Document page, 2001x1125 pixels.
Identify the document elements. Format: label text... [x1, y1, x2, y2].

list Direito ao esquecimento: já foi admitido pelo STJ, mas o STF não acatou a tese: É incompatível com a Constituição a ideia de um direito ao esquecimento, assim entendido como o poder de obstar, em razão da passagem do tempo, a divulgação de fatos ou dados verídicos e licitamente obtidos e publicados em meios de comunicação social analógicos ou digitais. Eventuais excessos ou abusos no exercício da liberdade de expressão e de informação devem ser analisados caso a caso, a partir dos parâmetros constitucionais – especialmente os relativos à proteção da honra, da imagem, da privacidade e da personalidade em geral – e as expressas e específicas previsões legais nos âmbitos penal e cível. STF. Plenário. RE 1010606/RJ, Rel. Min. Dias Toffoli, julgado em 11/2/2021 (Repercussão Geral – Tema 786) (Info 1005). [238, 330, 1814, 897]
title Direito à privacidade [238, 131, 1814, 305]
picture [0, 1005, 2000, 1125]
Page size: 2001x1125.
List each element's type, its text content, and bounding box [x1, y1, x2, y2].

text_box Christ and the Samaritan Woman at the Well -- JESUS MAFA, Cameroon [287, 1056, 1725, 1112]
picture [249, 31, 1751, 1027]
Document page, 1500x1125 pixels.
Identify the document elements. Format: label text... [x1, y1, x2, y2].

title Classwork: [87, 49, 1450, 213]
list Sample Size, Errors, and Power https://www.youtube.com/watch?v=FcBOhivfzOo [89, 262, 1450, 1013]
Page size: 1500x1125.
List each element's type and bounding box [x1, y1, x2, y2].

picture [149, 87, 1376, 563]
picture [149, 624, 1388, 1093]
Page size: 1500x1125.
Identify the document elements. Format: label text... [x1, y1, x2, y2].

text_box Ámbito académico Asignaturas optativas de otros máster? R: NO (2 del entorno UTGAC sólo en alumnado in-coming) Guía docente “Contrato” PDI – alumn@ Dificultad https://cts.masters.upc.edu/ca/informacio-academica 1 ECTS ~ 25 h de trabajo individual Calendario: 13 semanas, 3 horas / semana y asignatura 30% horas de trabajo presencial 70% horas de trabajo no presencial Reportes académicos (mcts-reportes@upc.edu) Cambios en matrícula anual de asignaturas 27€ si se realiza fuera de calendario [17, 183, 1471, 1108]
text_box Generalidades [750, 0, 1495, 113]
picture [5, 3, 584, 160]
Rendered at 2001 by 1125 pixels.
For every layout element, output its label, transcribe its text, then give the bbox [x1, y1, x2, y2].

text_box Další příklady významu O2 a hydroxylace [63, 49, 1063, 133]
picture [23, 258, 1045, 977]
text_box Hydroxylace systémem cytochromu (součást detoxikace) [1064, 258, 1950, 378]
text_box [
+ + +
→ **WHAT THE TASK ASKS**:
Pull every line containing the word "pixels" out of the entries above.

→ **FINISHED EXERCISE**:
Document page, 2001x1125 pixels.
Document page, 1500x1125 pixels.
Rendered at 2001 by 1125 pixels.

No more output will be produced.